Saved data entries
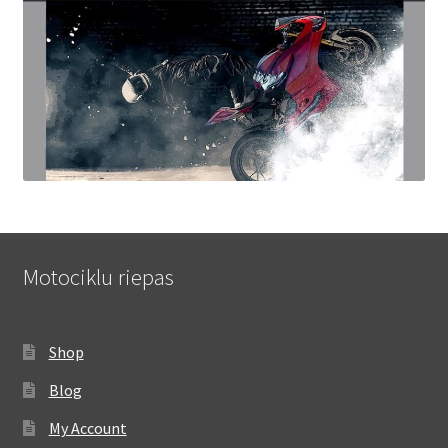
Motociklu riepas
Shop
Blog
My Account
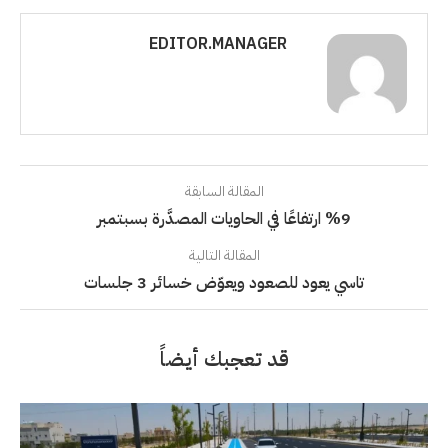
EDITOR.MANAGER
المقالة السابقة
%9 ارتفاعًا في الحاويات المصدَّرة بسبتمبر
المقالة التالية
تاسي يعود للصعود ويعوّض خسائر 3 جلسات
قد تعجبك أيضاً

Instruction: Retype exactly the lines from the one containing "المقالة السابقة" through the end of the data. Add nothing.

Task response:
المقالة السابقة
%9 ارتفاعًا في الحاويات المصدَّرة بسبتمبر
المقالة التالية
تاسي يعود للصعود ويعوّض خسائر 3 جلسات
قد تعجبك أيضاً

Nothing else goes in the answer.